■ **Exercise**
Return all of the entries exactly as written.
#### Records supplied ####
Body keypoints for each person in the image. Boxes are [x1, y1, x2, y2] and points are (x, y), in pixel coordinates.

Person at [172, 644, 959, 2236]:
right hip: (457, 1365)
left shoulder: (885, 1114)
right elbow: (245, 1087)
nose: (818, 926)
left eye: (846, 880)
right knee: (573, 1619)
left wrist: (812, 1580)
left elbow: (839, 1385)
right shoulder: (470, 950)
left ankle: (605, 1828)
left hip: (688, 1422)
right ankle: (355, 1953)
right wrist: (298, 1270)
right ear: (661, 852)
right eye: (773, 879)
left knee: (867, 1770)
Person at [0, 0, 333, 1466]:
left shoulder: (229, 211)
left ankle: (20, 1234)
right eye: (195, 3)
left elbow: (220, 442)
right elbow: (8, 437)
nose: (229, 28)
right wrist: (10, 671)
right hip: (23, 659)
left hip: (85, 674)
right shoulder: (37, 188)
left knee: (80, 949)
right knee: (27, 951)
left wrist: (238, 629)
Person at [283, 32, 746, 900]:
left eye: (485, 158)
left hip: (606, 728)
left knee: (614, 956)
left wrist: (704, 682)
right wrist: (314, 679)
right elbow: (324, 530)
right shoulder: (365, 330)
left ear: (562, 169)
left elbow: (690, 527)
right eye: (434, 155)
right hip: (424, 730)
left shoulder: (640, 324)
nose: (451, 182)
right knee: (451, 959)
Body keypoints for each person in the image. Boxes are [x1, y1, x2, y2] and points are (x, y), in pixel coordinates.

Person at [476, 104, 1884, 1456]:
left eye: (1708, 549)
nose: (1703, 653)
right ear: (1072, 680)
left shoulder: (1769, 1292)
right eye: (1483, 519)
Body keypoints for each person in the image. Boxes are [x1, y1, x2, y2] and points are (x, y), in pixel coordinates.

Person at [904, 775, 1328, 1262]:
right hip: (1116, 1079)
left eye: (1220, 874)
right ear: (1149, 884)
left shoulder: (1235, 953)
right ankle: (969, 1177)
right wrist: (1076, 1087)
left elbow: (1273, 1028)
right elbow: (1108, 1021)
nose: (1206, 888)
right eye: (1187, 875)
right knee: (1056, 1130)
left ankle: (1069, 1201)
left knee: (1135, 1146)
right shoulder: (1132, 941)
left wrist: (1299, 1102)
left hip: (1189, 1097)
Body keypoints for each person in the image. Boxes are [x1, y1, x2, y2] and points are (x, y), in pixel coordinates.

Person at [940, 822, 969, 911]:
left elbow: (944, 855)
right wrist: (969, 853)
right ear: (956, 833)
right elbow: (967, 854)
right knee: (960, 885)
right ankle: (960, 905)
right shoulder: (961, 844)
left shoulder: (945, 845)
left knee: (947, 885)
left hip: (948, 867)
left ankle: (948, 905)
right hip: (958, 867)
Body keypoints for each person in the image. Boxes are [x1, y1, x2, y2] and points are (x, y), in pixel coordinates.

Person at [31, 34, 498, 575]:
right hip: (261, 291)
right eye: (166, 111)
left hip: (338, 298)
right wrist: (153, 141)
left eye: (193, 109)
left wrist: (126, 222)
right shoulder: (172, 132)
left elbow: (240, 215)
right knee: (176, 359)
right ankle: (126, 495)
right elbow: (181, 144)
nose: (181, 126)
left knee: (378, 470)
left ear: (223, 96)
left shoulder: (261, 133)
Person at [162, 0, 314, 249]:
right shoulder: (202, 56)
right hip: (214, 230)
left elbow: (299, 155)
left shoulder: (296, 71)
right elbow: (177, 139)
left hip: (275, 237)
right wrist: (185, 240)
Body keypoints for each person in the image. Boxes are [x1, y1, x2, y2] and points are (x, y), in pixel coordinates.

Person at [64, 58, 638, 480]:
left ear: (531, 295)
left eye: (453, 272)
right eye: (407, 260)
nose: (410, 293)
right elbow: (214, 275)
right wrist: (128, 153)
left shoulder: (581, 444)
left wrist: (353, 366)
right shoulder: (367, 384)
####
■ **Expected answer**
Body keypoints for each person in the image. Boxes are [x1, y1, x2, y2] and points are (x, y), in pixel coordinates.

Person at [172, 644, 959, 2236]:
right hip: (457, 1365)
left shoulder: (885, 1114)
right elbow: (245, 1087)
nose: (818, 926)
left eye: (846, 880)
right knee: (573, 1619)
left wrist: (812, 1580)
left elbow: (839, 1385)
right shoulder: (470, 950)
left ankle: (605, 1828)
left hip: (688, 1422)
right ankle: (355, 1953)
right wrist: (298, 1270)
right ear: (661, 852)
right eye: (773, 879)
left knee: (867, 1770)
Person at [0, 0, 333, 1466]:
left shoulder: (229, 211)
left ankle: (20, 1234)
right eye: (195, 3)
left elbow: (220, 442)
right elbow: (8, 437)
nose: (229, 28)
right wrist: (10, 671)
right hip: (23, 659)
left hip: (85, 674)
right shoulder: (37, 188)
left knee: (80, 949)
right knee: (27, 951)
left wrist: (238, 629)
Person at [283, 32, 746, 900]:
left eye: (485, 158)
left hip: (606, 728)
left knee: (614, 956)
left wrist: (704, 682)
right wrist: (314, 679)
right elbow: (324, 530)
right shoulder: (365, 330)
left ear: (562, 169)
left elbow: (690, 527)
right eye: (434, 155)
right hip: (424, 730)
left shoulder: (640, 324)
nose: (451, 182)
right knee: (451, 959)
Body keypoints for each person in the image. Boxes are [x1, y1, x2, y2] and points are (x, y), in pixel coordinates.

Person at [476, 104, 1884, 1456]:
left eye: (1708, 549)
nose: (1703, 653)
right ear: (1072, 680)
left shoulder: (1769, 1292)
right eye: (1483, 519)
Body keypoints for each person in the image. Boxes are [x1, y1, x2, y2] and points are (x, y), in pixel coordinates.

Person at [904, 775, 1328, 1262]:
right hip: (1116, 1079)
left eye: (1220, 874)
right ear: (1149, 884)
left shoulder: (1235, 953)
right ankle: (969, 1177)
right wrist: (1076, 1087)
left elbow: (1273, 1028)
right elbow: (1108, 1021)
nose: (1206, 888)
right eye: (1187, 875)
right knee: (1056, 1130)
left ankle: (1069, 1201)
left knee: (1135, 1146)
right shoulder: (1132, 941)
left wrist: (1299, 1102)
left hip: (1189, 1097)
Body keypoints for each person in the image. Boxes are [x1, y1, x2, y2] and points are (x, y), in pixel coordinates.

Person at [940, 822, 969, 911]:
left elbow: (944, 855)
right wrist: (969, 853)
right ear: (956, 833)
right elbow: (967, 854)
right knee: (960, 885)
right ankle: (960, 905)
right shoulder: (961, 844)
left shoulder: (945, 845)
left knee: (947, 885)
left hip: (948, 867)
left ankle: (948, 905)
right hip: (958, 867)
Body keypoints for each person in the image. Boxes are [x1, y1, x2, y2] and points are (x, y), in pixel coordinates.

Person at [31, 34, 498, 575]:
right hip: (261, 291)
right eye: (166, 111)
left hip: (338, 298)
right wrist: (153, 141)
left eye: (193, 109)
left wrist: (126, 222)
right shoulder: (172, 132)
left elbow: (240, 215)
right knee: (176, 359)
right ankle: (126, 495)
right elbow: (181, 144)
nose: (181, 126)
left knee: (378, 470)
left ear: (223, 96)
left shoulder: (261, 133)
Person at [162, 0, 314, 249]:
right shoulder: (202, 56)
right hip: (214, 230)
left elbow: (299, 155)
left shoulder: (296, 71)
right elbow: (177, 139)
left hip: (275, 237)
right wrist: (185, 240)
Body keypoints for each person in the image. Boxes are [x1, y1, x2, y2] and points are (x, y), in pixel coordinates.

Person at [64, 58, 638, 480]:
left ear: (531, 295)
left eye: (453, 272)
right eye: (407, 260)
nose: (410, 293)
right elbow: (214, 275)
right wrist: (128, 153)
left shoulder: (581, 444)
left wrist: (353, 366)
right shoulder: (367, 384)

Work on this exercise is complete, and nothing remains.